The Colombian government and the leftist FARC rebels signed a cease-fire and disarmament deal Thursday, bringing Colombia a major step closer to ending more than 50 years of guerrilla warfare and terrorism
Colombian President Juan Manuel Santos and FARC leader Rodrigo Londono Echeverri signed the agreement in Havana, which has hosted four years of frequently difficult peace talks.
Cuban President Raul Castro and Norwegian Foreign Minister Borge Brende -- whose countries mediated the talks -- watched the events with U.N. Secretary-General Ban Ki-moon, U.S. envoy Bernard Aronson and several other Latin American presidents.
U.S. Secretary of State John Kerry issued a statement, calling the cease-fire "welcome news" for the people of Colombia and everyone who desires peace.
"The United States has supported Colombia in its efforts to strengthen its democracy and safeguard the security of its people.
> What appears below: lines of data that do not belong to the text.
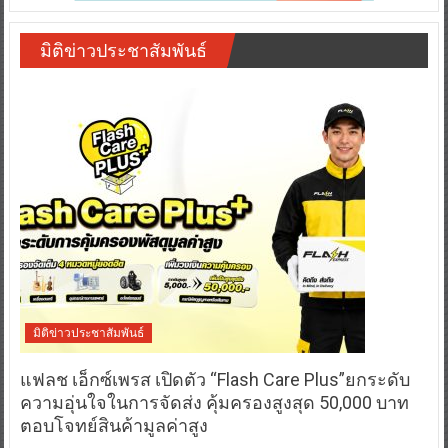
มิติข่าวประชาสัมพันธ์
มิติข่าวประชาสัมพันธ์
แฟลช เอ็กซ์เพรส เปิดตัว “Flash Care Plus”ยกระดับ
ความอุ่นใจในการจัดส่ง คุ้มครองสูงสุด 50,000 บาท
ตอบโจทย์สินค้ามูลค่าสูง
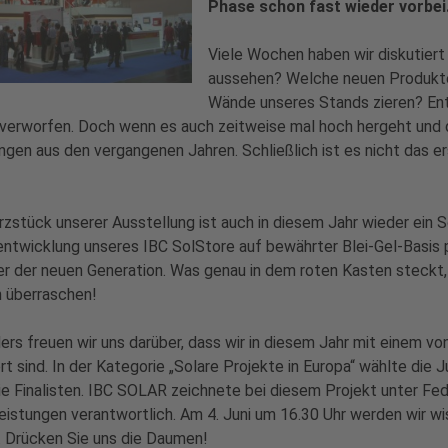
Phase schon fast wieder vorbei
Viele Wochen haben wir diskutiert
aussehen? Welche neuen Produkte 
Wände unseres Stands zieren? Ent
verworfen. Doch wenn es auch zeitweise mal hoch hergeht und di
ngen aus den vergangenen Jahren. Schließlich ist es nicht das
zstück unserer Ausstellung ist auch in diesem Jahr wieder ein 
ntwicklung unseres IBC SolStore auf bewährter Blei-Gel-Basis pr
r der neuen Generation. Was genau in dem roten Kasten steckt, w
h überraschen!
rs freuen wir uns darüber, dass wir in diesem Jahr mit einem vo
rt sind. In der Kategorie „Solare Projekte in Europa“ wählte die 
ie Finalisten. IBC SOLAR zeichnete bei diesem Projekt unter F
eistungen verantwortlich. Am 4. Juni um 16.30 Uhr werden wir w
 Drücken Sie uns die Daumen!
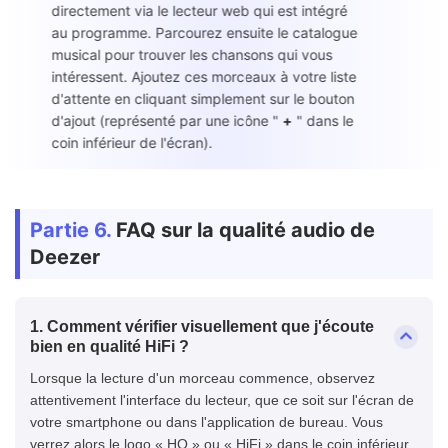
directement via le lecteur web qui est intégré
au programme. Parcourez ensuite le catalogue
musical pour trouver les chansons qui vous
intéressent. Ajoutez ces morceaux à votre liste
d'attente en cliquant simplement sur le bouton
d'ajout (représenté par une icône "
+
" dans le
coin inférieur de l'écran).
Partie 6.
FAQ sur la qualité audio de
Deezer
1. Comment vérifier visuellement que j'écoute
bien en qualité HiFi ?
Lorsque la lecture d'un morceau commence, observez
attentivement l'interface du lecteur, que ce soit sur l'écran de
votre smartphone ou dans l'application de bureau. Vous
verrez alors le logo « HQ » ou « HiFi » dans le coin inférieur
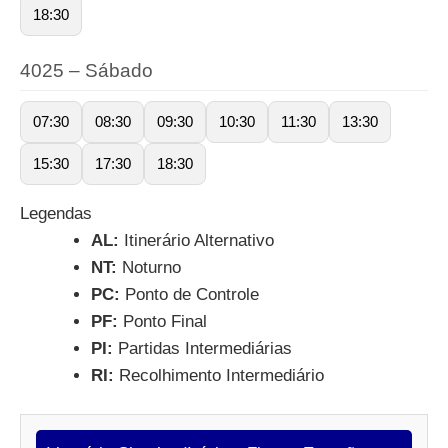
18:30
4025 – Sábado
07:30
08:30
09:30
10:30
11:30
13:30
15:30
17:30
18:30
Legendas
AL:
Itinerário Alternativo
NT:
Noturno
PC:
Ponto de Controle
PF:
Ponto Final
PI:
Partidas Intermediárias
RI:
Recolhimento Intermediário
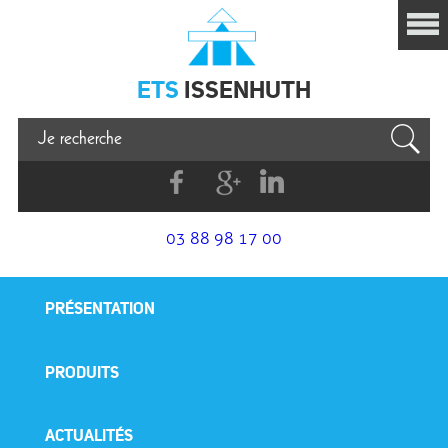
Issenhuth
ETS
ISSENHUTH
Facebook
G+
Linkedin
03 88 98 17 00
PRÉSENTATION
PRODUITS
ACTUALITÉS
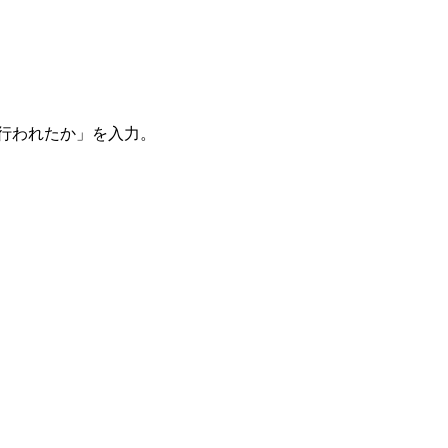
。
を行われたか」を入力。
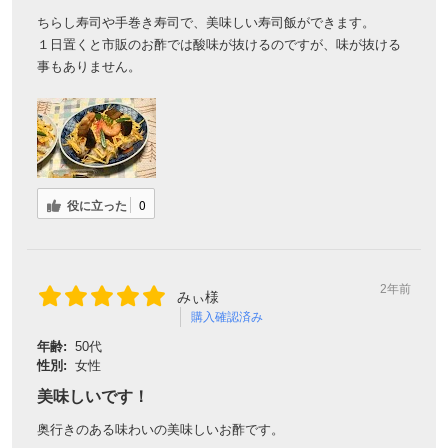
ちらし寿司や手巻き寿司で、美味しい寿司飯ができます。
１日置くと市販のお酢では酸味が抜けるのですが、味が抜ける
事もありません。
役に立った
0
2年前
みぃ様
購入確認済み
年齢:
50代
性別:
女性
美味しいです！
奥行きのある味わいの美味しいお酢です。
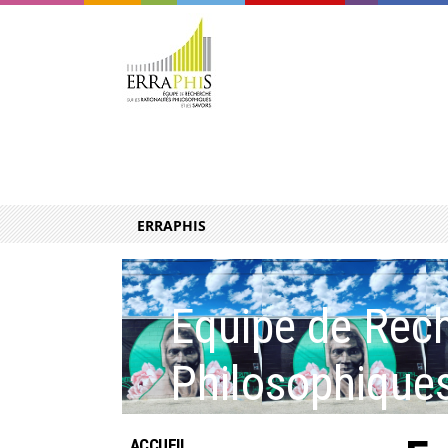
ERRAPHIS
Equipe de Rech
Philosophiques
ACCUEIL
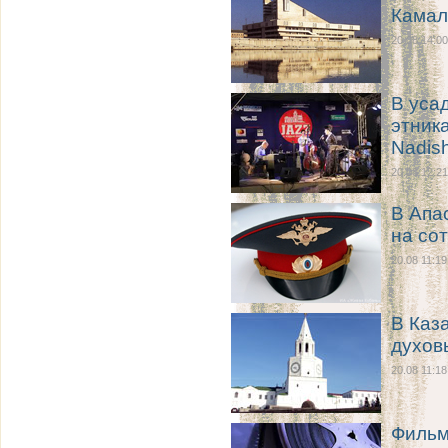
Камал
20.08 14:00
В уса
этник
Nadis
20.08 12:21
В Апа
на со
20.08 11:19
В Каз
духов
20.08 11:18
Фильм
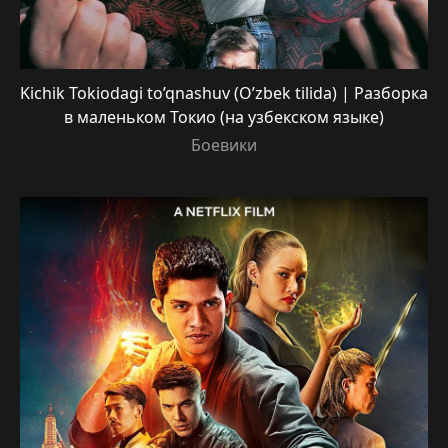
Kichik Tokiodagi to’qnashuv (O’zbek tilida) | Разборка
в маленьком Токио (на узбекском языке)
Боевики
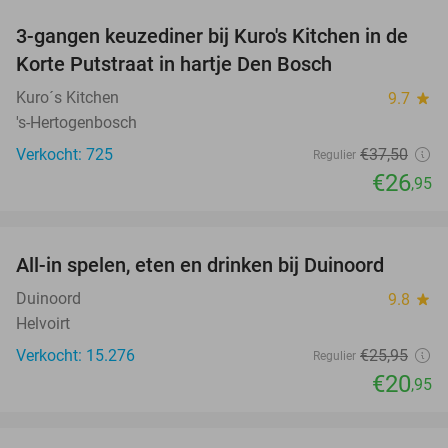
3-gangen keuzediner bij Kuro's Kitchen in de
28%
Korte Putstraat in hartje Den Bosch
Kuro´s Kitchen
9.7
star
's-Hertogenbosch
Verkocht: 725
€37
,50
Regulier
€26
,95
favorite_border
All-in spelen, eten en drinken bij Duinoord
19%
Duinoord
9.8
star
Helvoirt
Verkocht: 15.276
€25
,95
Regulier
€20
,95
favorite_border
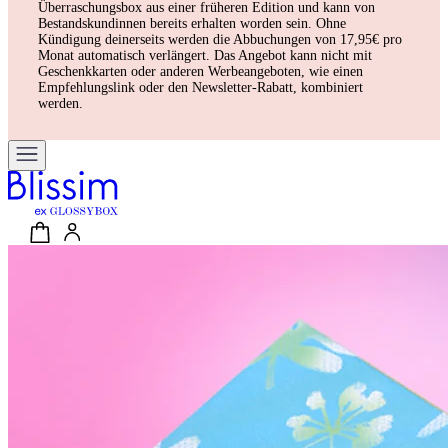
Überraschungsbox aus einer früheren Edition und kann von
Bestandskundinnen bereits erhalten worden sein. Ohne
Kündigung deinerseits werden die Abbuchungen von 17,95€ pro
Monat automatisch verlängert. Das Angebot kann nicht mit
Geschenkkarten oder anderen Werbeangeboten, wie einen
Empfehlungslink oder den Newsletter-Rabatt, kombiniert
werden.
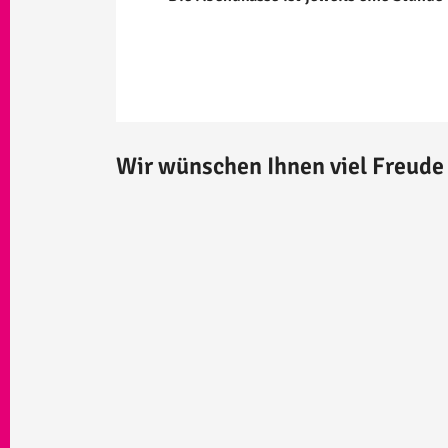
Wir wünschen Ihnen viel Freude 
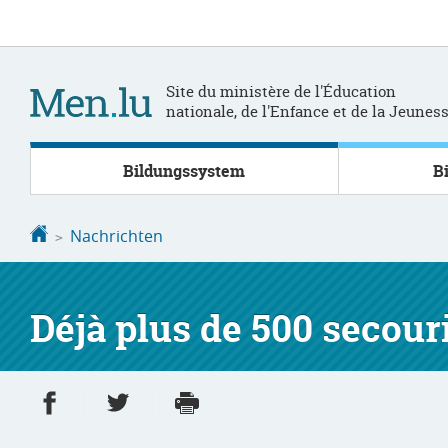
Zur
Zum
Navigation
Inhalt
Site du ministère de l'Éducation
nationale, de l'Enfance et de la Jeunes
Bildungssystem
B
Startseite
Nachrichten
Déjà plus de 500 secour
Partager sur Facebook
Partager sur Twitter
Imprimer
- nouvelle fenêtre
- nouvelle fenêtre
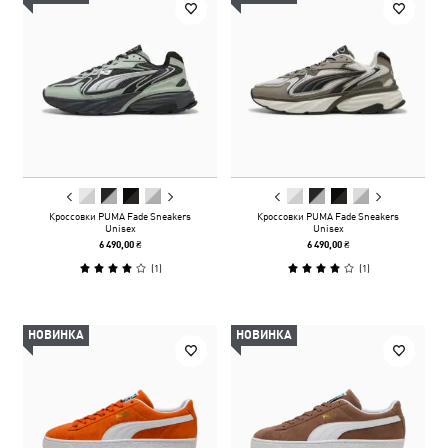
Кроссовки PUMA Fade Sneakers
Кроссовки PUMA Fade Sneakers
Unisex
Unisex
6 490,00 ₴
6 490,00 ₴
(
1
)
(
1
)
НОВИНКА
НОВИНКА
That friendship will continue as Colombia's leaders strive to complete the peace process and take steps to recover from the many years of division and conflict," Kerry said in the statement.
People celebrate the agreement between Revolutionary Armed Forces of Colombia, FARC, and Colombia's government, in Bogota, Colombia, June 23, 2016.
The cease-fire is the last major step before both sides sign a final peace agreement. Santos said he expects that to take place July 20, the day Colombia won independence from Spain in 1810.
Final issues to work out
A few final minor issues need to be worked out before the peace deal is put to the Colombian people in a referendum.
Along with a cease-fire and rebel disarmament, the deal includes land reform and will give former rebels some political power. Ex-FARC fighters can also avoid jail time in exchange for community service and travel restrictions.
Both sides had expected to sign the final agreement in March. But questions remain on exactly how the conditions in the peace deal will be implemented and who will preside over a special war crimes tribunal to consider charges against fighters on both sides.
The most important question is how the deal will be implemented legally and whether it would fall apart if a more conservative government succeeds Santos in 2018.
The Marxist FARC rebels launched their uprising as a poor people's rebellion in 1964 and grew into a dangerous fighting force. It turned to drug trafficking and kidnapping to fund its guerilla war.
But the rebels failed to overthrow a succession of Colombian governments, including some which had U.S. military aid.
The fighting in Colombia has left more than 220,000 people dead.